Collected data entries
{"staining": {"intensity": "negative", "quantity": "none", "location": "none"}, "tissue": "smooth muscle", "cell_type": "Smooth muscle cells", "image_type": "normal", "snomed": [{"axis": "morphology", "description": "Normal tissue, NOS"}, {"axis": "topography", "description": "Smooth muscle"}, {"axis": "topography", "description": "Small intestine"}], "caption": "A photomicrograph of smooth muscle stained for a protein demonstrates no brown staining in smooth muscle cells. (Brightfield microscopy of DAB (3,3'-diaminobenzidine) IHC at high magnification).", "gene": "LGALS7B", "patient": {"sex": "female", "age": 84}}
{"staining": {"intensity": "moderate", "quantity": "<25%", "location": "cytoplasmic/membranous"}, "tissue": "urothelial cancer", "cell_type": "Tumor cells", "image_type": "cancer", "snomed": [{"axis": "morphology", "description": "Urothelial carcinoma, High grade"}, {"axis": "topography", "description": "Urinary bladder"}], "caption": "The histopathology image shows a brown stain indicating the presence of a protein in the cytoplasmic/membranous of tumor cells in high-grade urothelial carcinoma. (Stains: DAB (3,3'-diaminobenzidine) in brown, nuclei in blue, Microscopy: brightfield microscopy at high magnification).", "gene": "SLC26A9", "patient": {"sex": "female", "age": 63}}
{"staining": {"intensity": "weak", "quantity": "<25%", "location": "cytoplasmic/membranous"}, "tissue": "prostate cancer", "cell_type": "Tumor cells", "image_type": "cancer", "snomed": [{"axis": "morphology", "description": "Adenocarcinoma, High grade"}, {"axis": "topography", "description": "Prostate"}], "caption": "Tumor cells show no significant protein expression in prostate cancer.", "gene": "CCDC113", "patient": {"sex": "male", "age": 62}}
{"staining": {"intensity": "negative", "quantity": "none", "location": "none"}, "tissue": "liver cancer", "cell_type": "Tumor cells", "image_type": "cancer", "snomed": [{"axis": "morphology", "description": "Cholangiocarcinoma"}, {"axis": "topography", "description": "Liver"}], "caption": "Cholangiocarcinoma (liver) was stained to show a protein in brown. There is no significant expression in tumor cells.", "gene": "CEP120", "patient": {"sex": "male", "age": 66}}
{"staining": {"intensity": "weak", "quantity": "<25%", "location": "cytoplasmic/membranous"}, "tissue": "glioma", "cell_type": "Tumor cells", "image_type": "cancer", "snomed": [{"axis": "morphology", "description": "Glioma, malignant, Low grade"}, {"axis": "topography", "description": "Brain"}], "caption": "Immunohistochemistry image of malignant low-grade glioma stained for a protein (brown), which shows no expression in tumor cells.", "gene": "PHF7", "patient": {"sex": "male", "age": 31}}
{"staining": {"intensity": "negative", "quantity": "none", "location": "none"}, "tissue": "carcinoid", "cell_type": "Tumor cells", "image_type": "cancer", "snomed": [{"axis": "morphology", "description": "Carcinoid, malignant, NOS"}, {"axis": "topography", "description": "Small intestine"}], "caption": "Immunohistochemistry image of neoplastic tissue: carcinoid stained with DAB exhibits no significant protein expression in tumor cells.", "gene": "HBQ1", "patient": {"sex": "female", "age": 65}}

[TASK DESCRIPTION]: Print the records once more, exactly as written.

[SOLUTION TO THE EXERCISE]:
{"staining": {"intensity": "negative", "quantity": "none", "location": "none"}, "tissue": "smooth muscle", "cell_type": "Smooth muscle cells", "image_type": "normal", "snomed": [{"axis": "morphology", "description": "Normal tissue, NOS"}, {"axis": "topography", "description": "Smooth muscle"}, {"axis": "topography", "description": "Small intestine"}], "caption": "A photomicrograph of smooth muscle stained for a protein demonstrates no brown staining in smooth muscle cells. (Brightfield microscopy of DAB (3,3'-diaminobenzidine) IHC at high magnification).", "gene": "LGALS7B", "patient": {"sex": "female", "age": 84}}
{"staining": {"intensity": "moderate", "quantity": "<25%", "location": "cytoplasmic/membranous"}, "tissue": "urothelial cancer", "cell_type": "Tumor cells", "image_type": "cancer", "snomed": [{"axis": "morphology", "description": "Urothelial carcinoma, High grade"}, {"axis": "topography", "description": "Urinary bladder"}], "caption": "The histopathology image shows a brown stain indicating the presence of a protein in the cytoplasmic/membranous of tumor cells in high-grade urothelial carcinoma. (Stains: DAB (3,3'-diaminobenzidine) in brown, nuclei in blue, Microscopy: brightfield microscopy at high magnification).", "gene": "SLC26A9", "patient": {"sex": "female", "age": 63}}
{"staining": {"intensity": "weak", "quantity": "<25%", "location": "cytoplasmic/membranous"}, "tissue": "prostate cancer", "cell_type": "Tumor cells", "image_type": "cancer", "snomed": [{"axis": "morphology", "description": "Adenocarcinoma, High grade"}, {"axis": "topography", "description": "Prostate"}], "caption": "Tumor cells show no significant protein expression in prostate cancer.", "gene": "CCDC113", "patient": {"sex": "male", "age": 62}}
{"staining": {"intensity": "negative", "quantity": "none", "location": "none"}, "tissue": "liver cancer", "cell_type": "Tumor cells", "image_type": "cancer", "snomed": [{"axis": "morphology", "description": "Cholangiocarcinoma"}, {"axis": "topography", "description": "Liver"}], "caption": "Cholangiocarcinoma (liver) was stained to show a protein in brown. There is no significant expression in tumor cells.", "gene": "CEP120", "patient": {"sex": "male", "age": 66}}
{"staining": {"intensity": "weak", "quantity": "<25%", "location": "cytoplasmic/membranous"}, "tissue": "glioma", "cell_type": "Tumor cells", "image_type": "cancer", "snomed": [{"axis": "morphology", "description": "Glioma, malignant, Low grade"}, {"axis": "topography", "description": "Brain"}], "caption": "Immunohistochemistry image of malignant low-grade glioma stained for a protein (brown), which shows no expression in tumor cells.", "gene": "PHF7", "patient": {"sex": "male", "age": 31}}
{"staining": {"intensity": "negative", "quantity": "none", "location": "none"}, "tissue": "carcinoid", "cell_type": "Tumor cells", "image_type": "cancer", "snomed": [{"axis": "morphology", "description": "Carcinoid, malignant, NOS"}, {"axis": "topography", "description": "Small intestine"}], "caption": "Immunohistochemistry image of neoplastic tissue: carcinoid stained with DAB exhibits no significant protein expression in tumor cells.", "gene": "HBQ1", "patient": {"sex": "female", "age": 65}}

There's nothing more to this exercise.